■ **Saved entries**:
═══

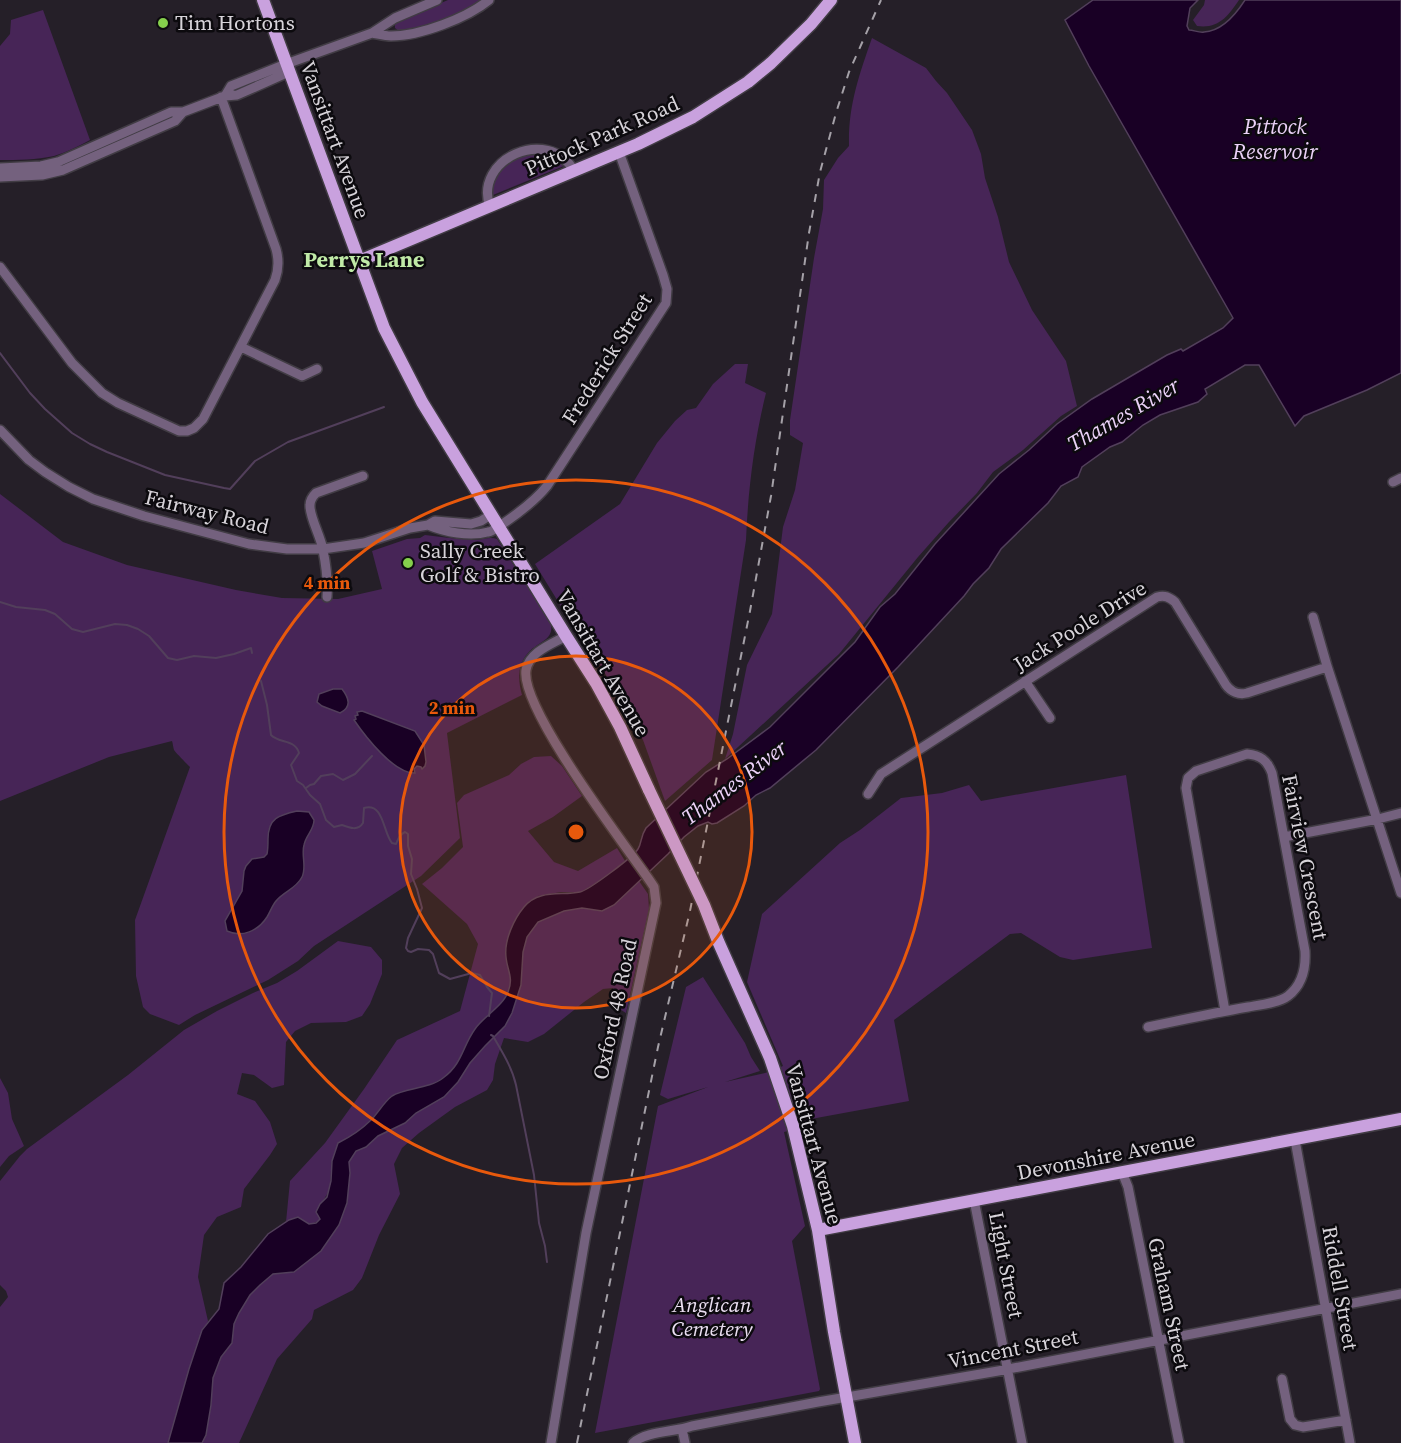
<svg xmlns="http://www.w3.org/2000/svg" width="1401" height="1443" font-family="'Source Serif 4',serif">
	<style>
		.green { fill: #472557 }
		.water { fill: #190025; stroke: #523f5b; stroke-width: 1.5 }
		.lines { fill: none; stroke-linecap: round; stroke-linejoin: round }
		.stream { stroke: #523f5b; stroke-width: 2 }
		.minor-casing { stroke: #413c44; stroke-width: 12 }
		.major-casing { stroke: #413c44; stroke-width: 15 }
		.minor { stroke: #74617e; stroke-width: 9 }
		.major { stroke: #c9a1de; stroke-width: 12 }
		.rail { stroke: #a5a1a8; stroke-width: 2; stroke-dasharray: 8 8; stroke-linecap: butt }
		.major-bridge-casing { stroke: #413c44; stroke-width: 15; stroke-linecap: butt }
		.major-bridge { stroke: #c9a1de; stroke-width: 12 }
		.ring { fill: none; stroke: #e8590c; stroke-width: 3 }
		.poi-dot { fill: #85cf4c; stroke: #0c0a0e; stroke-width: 2 }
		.labels { text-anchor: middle; stroke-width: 5; stroke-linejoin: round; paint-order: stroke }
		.poi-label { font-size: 21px; fill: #d7d3d9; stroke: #0c0a0e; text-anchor: start }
		.street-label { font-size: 21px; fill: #d7d3d9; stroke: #0c0a0e }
		.park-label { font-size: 21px; font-style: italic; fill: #ebdff2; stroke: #0c0a0e }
		.water-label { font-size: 22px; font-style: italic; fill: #ebd2f8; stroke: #0c0a0e }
		.neighbourhood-label { font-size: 22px; font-weight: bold; fill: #c0eaa7; stroke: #0c0a0e }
		.centre { fill: #e8590c; stroke: #0c0a0e; stroke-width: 3 }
		.ring-label { font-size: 18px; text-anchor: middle; font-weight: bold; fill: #e8590c; stroke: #0c0a0e; stroke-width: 5; stroke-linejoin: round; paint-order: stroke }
	</style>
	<rect width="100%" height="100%" fill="#251f28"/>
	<path class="green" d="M448,0H483C460,16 429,26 402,31H399L395,28V25L397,22Z
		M1205,0H1239C1228,16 1219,29 1197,26L1193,20L1204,5Z
		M43,10L90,140C79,146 67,152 54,156C36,160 18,160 0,160V46L10,34L11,20Z
		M872,38L926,68L936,81L947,93L972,130L981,154L985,178L998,217L1009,262L1032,310L1066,361L1077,406L1061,416L1023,450L993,472L977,493L949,522L918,557L839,654L725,759L733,734L747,665L772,614L783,527L795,490L803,443L790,435V420L814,258L823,209L824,180L838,158L849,146C848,106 859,75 872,38Z
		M541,154C550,156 558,158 564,166L493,195C490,180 504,164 518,158C525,155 533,155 541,154Z
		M735,364H748L745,383L766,393C754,441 748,491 746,540L712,760L665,801L643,740L598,661L562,608L535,564L620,504L657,443L675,421L687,410L696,408L713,384Z
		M0,494L63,542L127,565L236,590L282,598L338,599L382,589L372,551L407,539L420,538L425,535C441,537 458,539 474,540C482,540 490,536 497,539L551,624C554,641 537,642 528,653C517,665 518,681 522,695L447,733L460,838L421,876L314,946L298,961L268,980L195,1015L179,1025L150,1014L143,1007L136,976L135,920L190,767C188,765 175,752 174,750C173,747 173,744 172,741L109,757L0,801Z
		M551,756L562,766L582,796L553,817L528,831L554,862L578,871L617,848L625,861L600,881L581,892H561L538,896L506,957C509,968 513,981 508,993C503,1004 485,1017 477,1027C462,1043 463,1066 441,1080C427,1089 406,1088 393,1096C385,1101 378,1112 371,1119C362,1130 350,1137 338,1143C336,1149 333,1156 332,1162C329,1180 334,1189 320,1204V1219C312,1228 299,1222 289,1220L286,1222L290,1181L325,1143L364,1089L397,1040L460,1011L478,944L467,924L422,884L442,868L463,847L457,803L464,795L509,775L521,764L534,757Z
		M1126,775L1152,948L1073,960L1060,957L1021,933L1010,934L894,1020L909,1101L811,1119L803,1127L784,1132L805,1226L792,1241L820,1389L819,1391L595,1433L658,1106L708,1087L668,1099L660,1095L686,987L703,977L745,1043L751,1057L760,1071L725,1082L765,1073L783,1066L747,982L762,914L840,843L860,830L901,798L942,793L969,785L981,801Z
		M639,881L648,894L649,909L626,1013L613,1005V988L603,989L584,1002L544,1034L528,1042L504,1038L495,1064L493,1080L487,1090L455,1107L419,1133L402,1148L394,1164L400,1194L379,1235L362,1278L353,1290L314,1310L312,1319L277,1359L239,1443H202L206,1435L211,1405L213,1378L221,1357L232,1343L234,1324L239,1313L250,1295L260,1285L273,1274L294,1272L339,1225L347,1204L350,1173L349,1162L356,1151L366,1147L378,1136L405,1123L416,1113L444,1097L458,1082L470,1063L493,1036L521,985L523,952L527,937L538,922L564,911L582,908L602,911L614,905Z
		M338,941L371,947L382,960V974L370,1004L362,1016L346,1022L311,1023L295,1031L286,1042L284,1085L272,1088L254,1075L242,1073L237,1094L255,1101L270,1122L277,1144L270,1155L244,1189L241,1207L217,1217L204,1235L198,1277L208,1321L189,1369L168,1443H0V1307L8,1297L6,1291L0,1285V1181L20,1156L27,1149L128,1075L184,1030L217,1011L253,993L277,983L297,971Z
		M0,1078L8,1093L12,1119L24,1146L9,1156L0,1167Z"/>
	<path class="water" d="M1093,0H1198L1190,8L1187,26L1189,30C1194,30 1199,33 1204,32C1222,31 1236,14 1245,0H1401V373L1367,390L1304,416L1295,426L1259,365H1245L1205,389L1207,394L1198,402L1160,415L1143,425L1122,442L1110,447L1082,467L1078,477L1061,486L1048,503L1001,549L989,568L973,584L964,596L898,667L816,750L770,788L756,795L744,806L717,823L712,824L708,822L698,826L684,837L668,854L614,905L602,911L582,908L564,911L538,922L527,937L523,952L521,985L512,1013L505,1026L485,1046L470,1063L458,1082L444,1097L416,1113L405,1123L378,1136L366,1147L356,1151L349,1162L350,1173L347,1203L339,1225L321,1251L294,1272L273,1274L260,1285L250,1295L239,1313L234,1324L232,1343L221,1357L213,1378L211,1405L206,1435L202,1443H168L189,1369L202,1330L219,1309L224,1283L241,1267L268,1234L289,1220L298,1217L309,1224L316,1223L320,1219L316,1212L320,1204L327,1197L331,1181L332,1161L338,1143C350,1137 361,1130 371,1120C378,1113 384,1102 392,1096C405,1088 429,1089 443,1078C463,1063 462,1047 475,1029C483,1017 503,1006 508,992C514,978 507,970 506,957C504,940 514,919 524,907C539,889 561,896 580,892C589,890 633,857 638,849C642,843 640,837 646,828L706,772L727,759L770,727L855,642L880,607L895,594L935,544L999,474L1029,450L1057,424L1092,399L1167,355L1181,349L1183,351L1223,328L1233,318L1089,66L1065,20Z
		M333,689H342C349,698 352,707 340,713L322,706L317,702L319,694Z
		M362,711L415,731L424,745L426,762L425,766L422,769L421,767L417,766L414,769L415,773C394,774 365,736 354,720L356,719L355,716L358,715L357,712Z
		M297,811L309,812L314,820C314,830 306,835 304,845C301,855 307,867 302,877C296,889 284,891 276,901C272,906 270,912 267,917C258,931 242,938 227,931L225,921L242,891L244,871L246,866L252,859L264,857L267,854C268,849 268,845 268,839C268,818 279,815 297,811Z"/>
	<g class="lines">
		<path class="stream" d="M0,353L30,393L45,409L72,433L90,444L107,452L165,475L224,488L230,489L255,461L288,442L384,407
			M0,602L16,607L45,610L55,614L72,629L83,632L115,624L127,625L138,629L149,636L168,658L177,660L194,656L216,658L234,654L251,648L252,653
			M261,681L267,705L271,735C280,744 295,739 299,753L291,765L297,781L303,785L310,795L320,804L326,820L334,827L342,825C350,828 358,831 363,823L364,808C384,802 383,833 392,843L396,844C398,839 400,834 405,832L408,834V846L412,859L411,874L417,889L422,908L408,938L406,948L408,951L411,952L418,949L429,950L433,954L439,973L450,979L472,973L480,975L487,987L492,993L489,1016
			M306,788L310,785L314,784L321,776L333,774L343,780L355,774L372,756
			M491,1035L493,1036C502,1052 512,1067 516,1085L534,1175L539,1223L545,1246L547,1262"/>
		<g class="minor-casing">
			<path id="minor" d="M372,33C378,34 385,36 391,36C420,36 467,18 489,0
				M225,96L231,86L286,64L372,33L395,18L437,0
				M0,168L41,166L58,162L171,112H183L225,96L237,95L289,72
				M0,177L42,175L63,170L175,121L183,112
				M490,207C473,159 548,125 574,171
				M0,267L72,363L102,393L118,403L179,431H187L194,428L203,419L275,280C279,269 279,260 276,249L221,97
				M241,347L302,376L317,369
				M0,430L29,460L45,472L69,487L93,499L144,516L249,544L287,549H323L364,543L410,528L428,525L435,521L471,524L481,521L492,514
				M1393,482L1401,478
				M428,525C445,532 469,537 488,532C494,531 499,526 504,523C520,512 535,501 547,486L666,303L667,289L663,275L619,152
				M327,597C328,582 326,565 323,550C321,537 309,516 310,505C310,500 313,496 316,493L363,476
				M1313,617L1327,666L1401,893
				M1025,681L1050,718
				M868,794L881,774L1157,597C1165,595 1169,597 1175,602L1226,685C1231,692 1239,695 1247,693L1327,667
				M1284,837L1378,819L1401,813
				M1148,1027C1181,1020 1214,1013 1248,1007C1259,1005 1279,1003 1288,996C1302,985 1306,968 1305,951L1272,773C1267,760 1260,755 1247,754L1196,771L1188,778L1186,788L1225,1011
				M1295,1140L1350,1443
				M1122,1172L1128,1187L1179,1443
				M974,1200L1022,1443
				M1282,1379L1290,1419L1295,1425L1303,1427L1346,1420
				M682,1429L685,1443
				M551,1443L586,1233L656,903L654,887L650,881C625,845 520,708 526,670C529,652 552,644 566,636
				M633,1443C646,1431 675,1432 692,1426L818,1402L998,1371L1401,1294"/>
		</g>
		<g class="major-casing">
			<path id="major" d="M263,0L384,328L422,402L566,636L596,683L620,727L649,790
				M359,261L638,144L693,117L748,82L771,63L811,24L831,0
				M718,941L770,1058L793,1126L818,1230L834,1332L855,1443
				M818,1230L1401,1119"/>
		</g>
		<use href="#minor" class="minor"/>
		<use href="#major" class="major"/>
		<path class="rail" d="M577,1443L658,1047L690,911L750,611L771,496L809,233L820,172L836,113L849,72L881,0"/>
		<g class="major-bridge-casing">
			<path id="major-bridge" d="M649,790L704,905L718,941"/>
		</g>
		<use href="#major-bridge" class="major-bridge"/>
	</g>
	<circle cx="576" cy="832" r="176" fill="#e8590c" fill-opacity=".12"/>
	<g class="ring">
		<circle cx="576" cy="832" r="176"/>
		<circle cx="576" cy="832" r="352"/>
	</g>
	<g class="poi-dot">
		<circle cx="163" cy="23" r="6"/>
		<circle cx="408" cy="563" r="6"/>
	</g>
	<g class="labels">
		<g class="poi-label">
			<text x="175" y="30">Tim Hortons</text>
			<text x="420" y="558">Sally Creek<tspan x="420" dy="24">Golf &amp; Bistro</tspan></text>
		</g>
		<g class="street-label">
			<text transform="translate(602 136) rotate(-24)" y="7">Pittock Park Road</text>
			<text transform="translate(335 140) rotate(70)" y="7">Vansittart Avenue</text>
			<text transform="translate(607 359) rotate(-58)" y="7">Frederick Street</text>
			<text transform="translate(207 512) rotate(14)" y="7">Fairway Road</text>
			<text transform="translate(1080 626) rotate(-32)" y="7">Jack Poole Drive</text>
			<text transform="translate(603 663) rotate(60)" y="7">Vansittart Avenue</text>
			<text transform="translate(1305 857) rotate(79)" y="7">Fairview Crescent</text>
			<text transform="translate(615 1009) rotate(-78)" y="7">Oxford 48 Road</text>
			<text transform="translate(814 1144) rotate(75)" y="7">Vansittart Avenue</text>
			<text transform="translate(1106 1156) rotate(-11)" y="7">Devonshire Avenue</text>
			<text transform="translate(1006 1265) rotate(79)" y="7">Light Street</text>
			<text transform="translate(1340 1288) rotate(80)" y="7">Riddell Street</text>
			<text transform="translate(1169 1304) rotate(78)" y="7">Graham Street</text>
			<text transform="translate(1013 1349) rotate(-11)" y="7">Vincent Street</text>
		</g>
		<g class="park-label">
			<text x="712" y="1312">Anglican<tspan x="712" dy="24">Cemetery</tspan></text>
		</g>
		<g class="water-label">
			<text x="1275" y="134">Pittock<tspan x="1275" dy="25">Reservoir</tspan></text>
			<text transform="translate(1123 414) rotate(-30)" y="8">Thames River</text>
			<text transform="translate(734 782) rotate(-37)" y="8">Thames River</text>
		</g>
		<g class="neighbourhood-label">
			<text x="364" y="267">Perrys Lane</text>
		</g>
	</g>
	<circle cx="576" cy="832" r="9" class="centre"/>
	<g class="ring-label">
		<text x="327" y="589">4 min</text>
		<text x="452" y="714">2 min</text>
	</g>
</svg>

═══

■ **EXERCISE GOAL**: For the string "labels", show each line of the entries above where it occurs.

■ **SOLUTION FOR THIS PROBLEM**:
		.labels { text-anchor: middle; stroke-width: 5; stroke-linejoin: round; paint-order: stroke }
	<g class="labels">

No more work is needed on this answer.